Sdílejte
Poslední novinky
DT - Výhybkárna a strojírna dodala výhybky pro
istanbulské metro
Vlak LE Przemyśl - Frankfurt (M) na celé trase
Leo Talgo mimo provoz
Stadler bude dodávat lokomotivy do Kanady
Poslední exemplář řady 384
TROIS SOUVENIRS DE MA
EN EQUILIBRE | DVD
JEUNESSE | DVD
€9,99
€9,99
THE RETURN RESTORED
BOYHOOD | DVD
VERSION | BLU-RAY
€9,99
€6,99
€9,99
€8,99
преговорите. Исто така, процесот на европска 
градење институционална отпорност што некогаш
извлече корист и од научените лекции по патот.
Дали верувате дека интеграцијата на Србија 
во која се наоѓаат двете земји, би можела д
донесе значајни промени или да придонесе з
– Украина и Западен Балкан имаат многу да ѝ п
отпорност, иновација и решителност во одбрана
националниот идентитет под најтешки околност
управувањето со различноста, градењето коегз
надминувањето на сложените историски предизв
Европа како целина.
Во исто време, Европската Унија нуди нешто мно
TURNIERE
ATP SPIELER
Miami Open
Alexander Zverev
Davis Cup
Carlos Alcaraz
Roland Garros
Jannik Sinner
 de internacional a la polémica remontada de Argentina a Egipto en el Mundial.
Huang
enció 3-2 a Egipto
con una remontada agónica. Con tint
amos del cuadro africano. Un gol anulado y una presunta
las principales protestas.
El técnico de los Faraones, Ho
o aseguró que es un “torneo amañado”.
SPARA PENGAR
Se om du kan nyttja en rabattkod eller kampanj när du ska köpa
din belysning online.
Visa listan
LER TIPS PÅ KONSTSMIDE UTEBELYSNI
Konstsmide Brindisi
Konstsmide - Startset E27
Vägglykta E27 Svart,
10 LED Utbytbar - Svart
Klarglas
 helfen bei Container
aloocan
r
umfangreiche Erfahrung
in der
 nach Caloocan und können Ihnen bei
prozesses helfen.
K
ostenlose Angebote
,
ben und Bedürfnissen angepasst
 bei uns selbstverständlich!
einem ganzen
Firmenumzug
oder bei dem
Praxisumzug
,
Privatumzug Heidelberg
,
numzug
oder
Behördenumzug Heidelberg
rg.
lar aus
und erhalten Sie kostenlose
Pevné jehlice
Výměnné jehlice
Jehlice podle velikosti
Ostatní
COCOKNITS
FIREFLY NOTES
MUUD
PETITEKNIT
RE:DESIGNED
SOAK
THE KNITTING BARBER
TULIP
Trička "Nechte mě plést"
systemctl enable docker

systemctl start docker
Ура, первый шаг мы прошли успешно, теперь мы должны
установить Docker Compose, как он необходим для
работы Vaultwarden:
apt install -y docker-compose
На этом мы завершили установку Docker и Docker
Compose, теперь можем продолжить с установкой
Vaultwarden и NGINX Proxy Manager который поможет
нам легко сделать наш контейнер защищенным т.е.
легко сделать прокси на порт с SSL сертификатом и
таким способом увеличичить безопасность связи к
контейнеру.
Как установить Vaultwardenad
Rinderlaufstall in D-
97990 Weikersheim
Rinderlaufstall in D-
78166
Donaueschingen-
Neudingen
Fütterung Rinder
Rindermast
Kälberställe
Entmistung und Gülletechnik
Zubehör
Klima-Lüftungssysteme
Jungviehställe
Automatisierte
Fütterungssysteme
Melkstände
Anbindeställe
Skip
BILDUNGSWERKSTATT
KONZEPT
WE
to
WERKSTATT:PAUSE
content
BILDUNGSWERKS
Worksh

-*-*-

[The problem]: Tally the lines of the material that contain the string "helfen". Give only the number.

[Solution to the problem]: 2